Leurs vins, les vins de Piana Dei Castelli je les ai dégustés sans me disperser, concentré sur mon sujet : les blancs d’abord. Ils sont vraiment grands, tous, sans exception. Et croyez-moi je n’écris pas cela pour les beaux yeux de Lucia mais parce sur mon petit carnet vert, tout fripé, j’ai pris des notes. C’est si rare chez moi. En revanche ne comptez pas sur moi pour les noter car l’émotion esthétique ne peut s’accorder avec la vulgarité sèche d’un chiffre. Les grands blancs de Matteo sont droits, expressifs, d’une fraîcheur, d’une vivacité qui, comme l’écrit un commentateur italien, donnent le sentiment d’entendre le minéral de la roche-mère volcanique. Ces vins sont tous des IGT Lazio. Pour les rouges, les vins de Matteo sont en devenir, il leur faut prendre de l’âge pour exprimer un très beau potentiel. Le problème dans une telle dégustation c’est qu’après avoir frôlé les sommets avec les blancs l’approche que l’on a ensuite des rouges est un peu biaisée. C’est très injuste pour eux car on sent aussi sur eux la patte du vigneron et ils sont aussi d’une très belle expression. C’est un peu comme lorsqu’on effeuille la marguerite entre le je t’aime beaucoup et le je t’aime passionnément il n’y a qu’une seule marche.

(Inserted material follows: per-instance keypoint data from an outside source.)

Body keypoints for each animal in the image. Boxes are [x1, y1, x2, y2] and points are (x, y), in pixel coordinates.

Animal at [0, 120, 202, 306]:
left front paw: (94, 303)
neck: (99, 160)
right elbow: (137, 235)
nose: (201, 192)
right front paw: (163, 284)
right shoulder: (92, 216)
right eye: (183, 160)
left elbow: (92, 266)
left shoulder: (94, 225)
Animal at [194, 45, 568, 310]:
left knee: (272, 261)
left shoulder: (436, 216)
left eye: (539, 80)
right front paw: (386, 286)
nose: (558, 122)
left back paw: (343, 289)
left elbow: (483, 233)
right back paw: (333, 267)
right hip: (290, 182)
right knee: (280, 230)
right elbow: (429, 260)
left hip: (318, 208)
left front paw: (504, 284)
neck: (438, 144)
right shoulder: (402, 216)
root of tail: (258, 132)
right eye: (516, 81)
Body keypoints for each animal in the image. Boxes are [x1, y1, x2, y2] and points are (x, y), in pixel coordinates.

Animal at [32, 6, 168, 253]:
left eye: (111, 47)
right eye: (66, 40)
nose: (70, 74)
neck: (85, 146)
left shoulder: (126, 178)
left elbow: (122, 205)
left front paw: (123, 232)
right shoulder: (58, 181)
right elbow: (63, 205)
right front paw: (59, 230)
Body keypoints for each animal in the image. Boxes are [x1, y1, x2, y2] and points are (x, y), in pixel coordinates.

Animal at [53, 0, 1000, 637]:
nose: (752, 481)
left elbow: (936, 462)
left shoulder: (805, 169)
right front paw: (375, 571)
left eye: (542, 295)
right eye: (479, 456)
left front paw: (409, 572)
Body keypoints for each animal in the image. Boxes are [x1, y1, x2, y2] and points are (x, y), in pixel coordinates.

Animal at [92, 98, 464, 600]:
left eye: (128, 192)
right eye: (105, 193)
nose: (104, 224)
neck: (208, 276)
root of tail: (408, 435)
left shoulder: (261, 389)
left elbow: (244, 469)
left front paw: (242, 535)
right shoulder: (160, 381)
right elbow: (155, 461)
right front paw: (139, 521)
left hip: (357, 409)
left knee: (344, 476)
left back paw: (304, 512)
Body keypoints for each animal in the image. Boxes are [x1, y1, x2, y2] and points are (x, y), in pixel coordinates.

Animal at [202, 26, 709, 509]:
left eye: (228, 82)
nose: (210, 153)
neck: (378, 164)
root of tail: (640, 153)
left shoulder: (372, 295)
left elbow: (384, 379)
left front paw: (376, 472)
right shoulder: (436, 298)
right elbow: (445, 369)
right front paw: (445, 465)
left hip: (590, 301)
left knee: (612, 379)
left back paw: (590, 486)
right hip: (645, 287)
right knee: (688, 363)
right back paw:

Choisir est toujours une douleur mais j’ai retenu dans ma dégustation les 2 Follia en blanc c’est un Sauvignon 2010 et en rouge c’est un 100% sangiovese. Je ne puis encore vous dire à quel prix ils seront commercialisés à l’épicerie de RAP mais, dès que je le saurai, je ferai passer le message. Enfin, cerise sur le gâteau j’ai adoré le Grigio, un petit extraterrestre charmeur qui doit faire briller les yeux des filles. De cette dégustation chez RAP des vins de Piana Dei Castelli de Matteo je retiens que dans nos vieux pays de vins, l’Italie, la France et quelques autres des jeunes pousses arrivent à maturité et frappent à la porte de la notoriété. Les situations acquises, confortables, sans grand génie, de certains vont être bousculées. Bien sûr on me rétorquera que c’est le lot de la jeunesse de ruer dans les brancards, de secouer la routine mais dans ce mouvement actuel je trouve un supplément d’âme qui va bien au-delà de la pure technique. Ces jeunes vignerons passionnés savent mais ils mettent leur savoir au service d’une réelle recherche d’authenticité. Chemin difficile certes mais à nous ensuite de les aider à trouver un juste retour des efforts qu'ils ont consentis. Alors, les suivre, les encourager, les faire découvrir voilà un beau passage de témoin qui me plaît beaucoup.